What is being asked >> Please rewrite the stretch of data from the start through the line containing "part at (1258, 443)" as a numbered list, leaving out any blank lines.
━━━ Listed records
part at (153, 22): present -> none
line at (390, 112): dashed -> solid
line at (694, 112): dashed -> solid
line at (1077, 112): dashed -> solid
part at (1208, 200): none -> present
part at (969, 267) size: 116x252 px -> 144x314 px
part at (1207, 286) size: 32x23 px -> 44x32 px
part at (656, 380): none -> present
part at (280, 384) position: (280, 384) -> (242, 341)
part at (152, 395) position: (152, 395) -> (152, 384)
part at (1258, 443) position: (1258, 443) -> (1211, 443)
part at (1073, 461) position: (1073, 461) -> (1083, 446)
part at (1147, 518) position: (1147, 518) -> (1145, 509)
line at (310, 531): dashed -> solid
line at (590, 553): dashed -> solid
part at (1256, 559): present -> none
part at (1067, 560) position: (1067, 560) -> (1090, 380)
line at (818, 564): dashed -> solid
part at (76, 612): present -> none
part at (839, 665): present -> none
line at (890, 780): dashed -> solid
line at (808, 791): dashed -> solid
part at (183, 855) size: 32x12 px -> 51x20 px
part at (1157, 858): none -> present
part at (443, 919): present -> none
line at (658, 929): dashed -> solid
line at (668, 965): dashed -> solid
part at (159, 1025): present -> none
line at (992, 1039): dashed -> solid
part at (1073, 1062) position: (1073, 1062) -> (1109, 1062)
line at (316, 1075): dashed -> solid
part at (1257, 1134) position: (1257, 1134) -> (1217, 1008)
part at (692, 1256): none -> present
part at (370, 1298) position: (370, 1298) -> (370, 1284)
━━━━━━
Result below >>
1. part at (153, 22): present -> none
2. line at (390, 112): dashed -> solid
3. line at (694, 112): dashed -> solid
4. line at (1077, 112): dashed -> solid
5. part at (1208, 200): none -> present
6. part at (969, 267) size: 116x252 px -> 144x314 px
7. part at (1207, 286) size: 32x23 px -> 44x32 px
8. part at (656, 380): none -> present
9. part at (280, 384) position: (280, 384) -> (242, 341)
10. part at (152, 395) position: (152, 395) -> (152, 384)
11. part at (1258, 443) position: (1258, 443) -> (1211, 443)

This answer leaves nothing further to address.